* [Work instructions] Produce a word-for-word copy of the line that contains "[469,436,836,457] [75,467,797,488] Such" and each line after it through the end of the material, omitting pictures and all other lines.
───
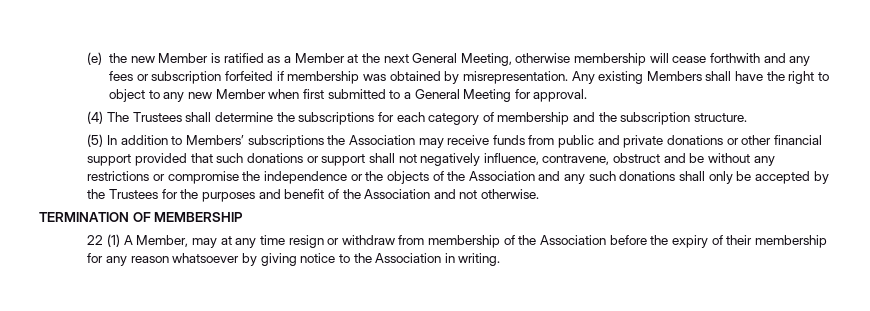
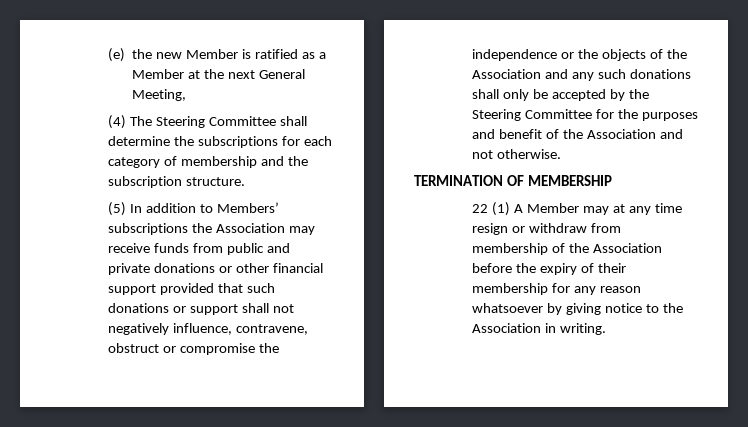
[515,53,811,66] [109,71,830,84] [109,89,588,102] otherwise membership will cease forthwith and any fees or subscription forfeited if membership was obtained by misrepresentation. Any existing Members shall have the right to object to any new Member when first submitted to a General Meeting for approval. -> (187, 95) none
[132,112,182,122] Trustees -> [156,116,276,128] Steering Committee
[663,153,775,166] [87,171,150,181] and be without any restrictions -> (160, 348) none
[108,189,158,199] Trustees -> [472,109,593,121] Steering Committee
[136,235,189,247] Member, -> [526,203,579,213] Member

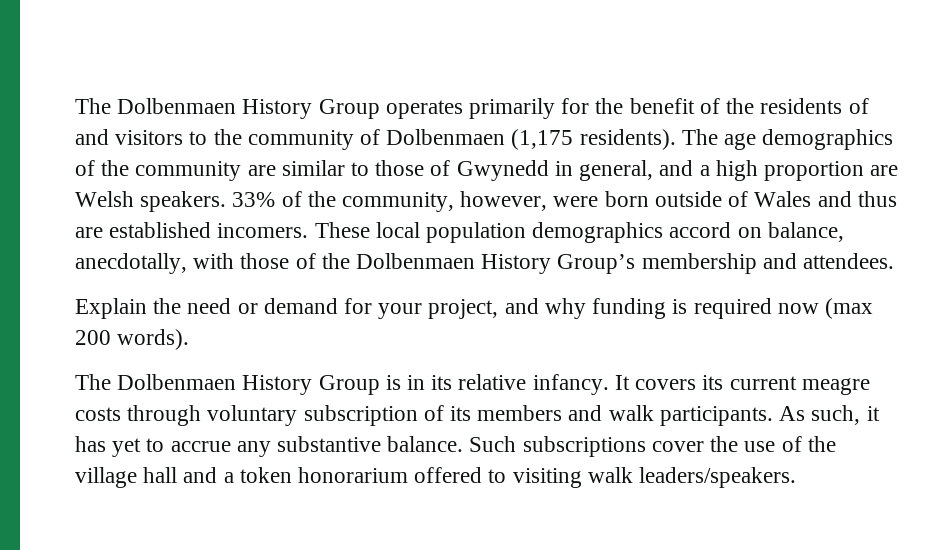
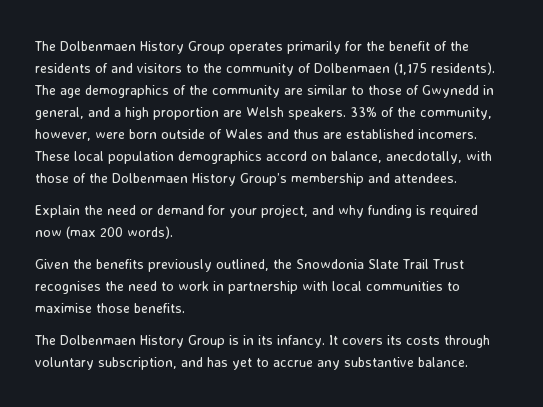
(190, 339) none -> [35,259,464,272] [35,281,460,294] [35,303,185,313] // Given the benefits previously outlined, the Snowdonia Slate Trail Trust recognises the need to work in partnership with local communities to maximise those benefits.
[458,374,527,390] relative -> (273, 340) none
[729,376,870,395] current meagre -> (402, 340) none
[303,405,880,426] subscription of its members and walk participants. As such, it -> [98,357,203,370] subscription, and
[469,436,836,457] [75,467,797,488] Such subscriptions cover the use of the village hall and a token honorarium offered to visiting walk leaders/speakers. -> (468, 362) none

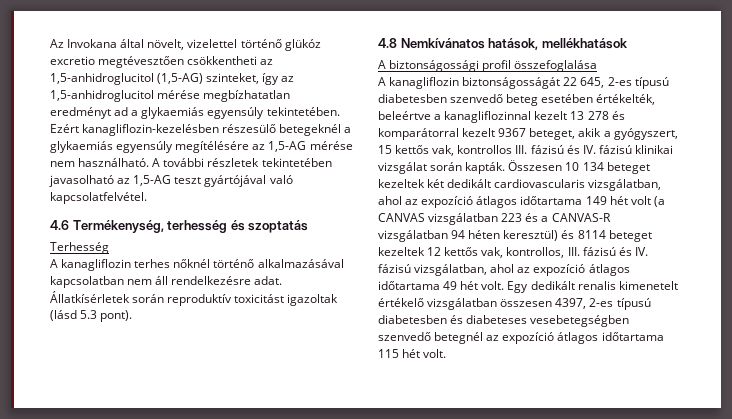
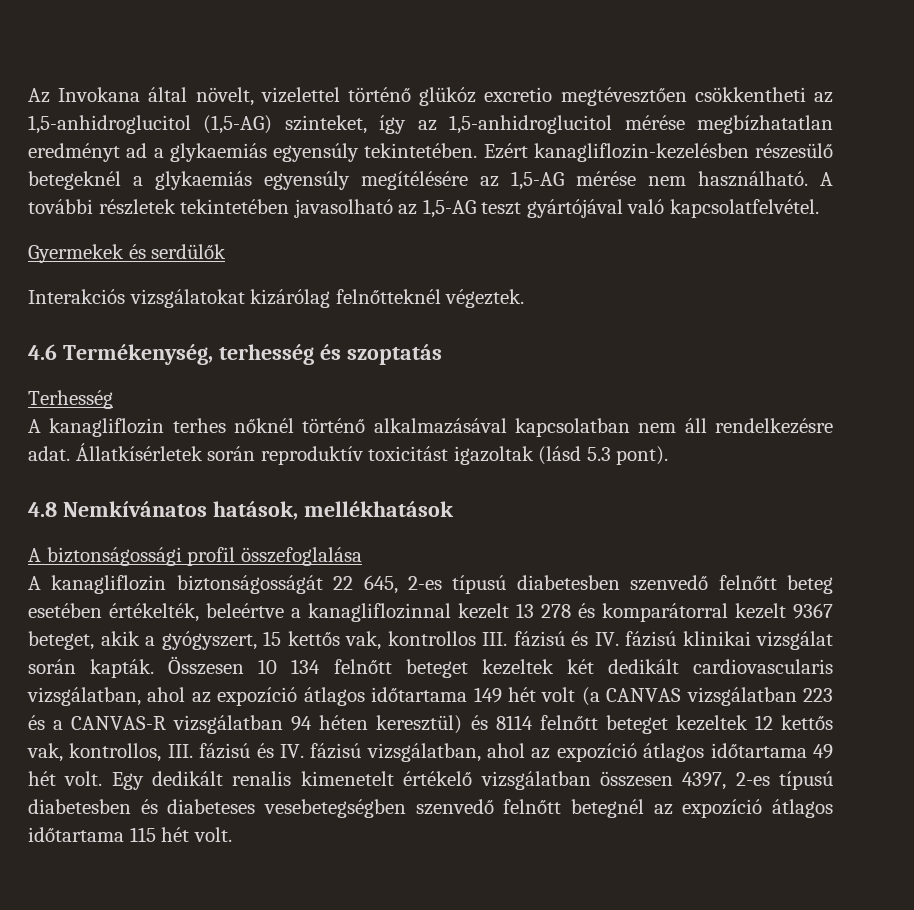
(147, 198) none -> [28,244,227,263] [28,289,525,308] // Gyermekek és serdülők // Interakciós vizsgálatokat kizárólag felnőtteknél végeztek.
(504, 98) none -> [718,575,777,590] felnőtt
(604, 166) none -> [333,659,392,674] felnőtt
(606, 234) none -> [539,715,598,730] felnőtt
(431, 336) none -> [503,799,562,814] felnőtt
───
* [Solution]
[469,436,836,457] [75,467,797,488] Such subscriptions cover the use of the village hall and a token honorarium offered to visiting walk leaders/speakers. -> (468, 362) none

(147, 198) none -> [28,244,227,263] [28,289,525,308] // Gyermekek és serdülők // Interakciós vizsgálatokat kizárólag felnőtteknél végeztek.
(504, 98) none -> [718,575,777,590] felnőtt
(604, 166) none -> [333,659,392,674] felnőtt
(606, 234) none -> [539,715,598,730] felnőtt
(431, 336) none -> [503,799,562,814] felnőtt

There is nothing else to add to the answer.